Incidents investigated included missing person’s cases or reports of domestic abuse.

Deborah Coles, director of the Inquest charity, said a review on deaths in police custody had sparked “little progress” in improving safety for people with mental health problems and addictions.

“The fact that the majority of recent deaths relate to these vulnerabilities shows the cost of such failures, and the importance of a public health focused response,” she added.

“At a time when all political parties are promising additional police on the streets, our ongoing casework shows that more police numbers are not the answer to public safety. Ultimately to prevent further deaths and harm, we must look beyond policing and redirect resources into community, health, welfare and specialist services.”

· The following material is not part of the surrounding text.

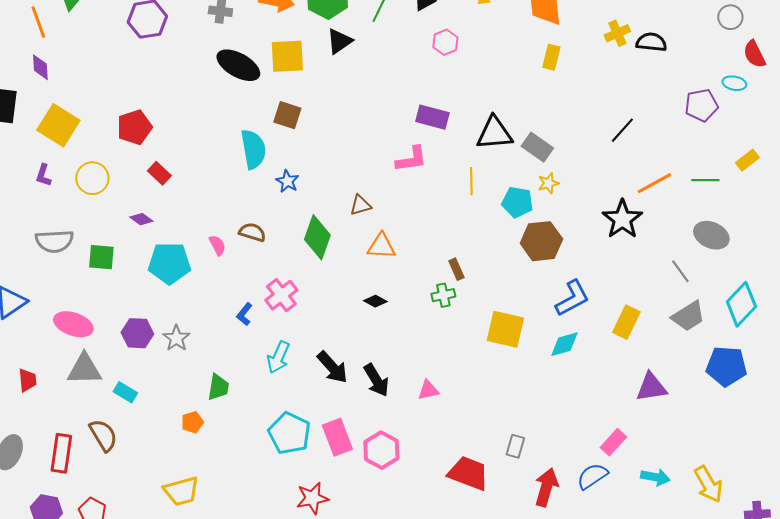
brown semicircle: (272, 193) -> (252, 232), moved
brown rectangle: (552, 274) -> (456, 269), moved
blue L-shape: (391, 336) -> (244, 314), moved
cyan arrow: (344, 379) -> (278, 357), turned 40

Mr Lockwood said all deaths have a “tragic and lifelong impact on the family and friends of those who have died” and the police officers involved.

“It is of concern that again, there is a high proportion of people dying during and immediately after custody who are vulnerable through mental health and links to drugs and alcohol,” he added.

“These statistics bring into sharp focus the need for all police officers, including the proposed 20,000 new police recruits, to have up to date training in recognising and managing vulnerabilities in those they come into contact with.

“But this is not just a policing issue – it’s a system-wide issue, which needs a concerted response by all those involved to prevent future deaths from occurring.”

The IOPC’s report is to be shared with the National Police Chiefs’ Council and the Ministerial Board on Deaths in Custody.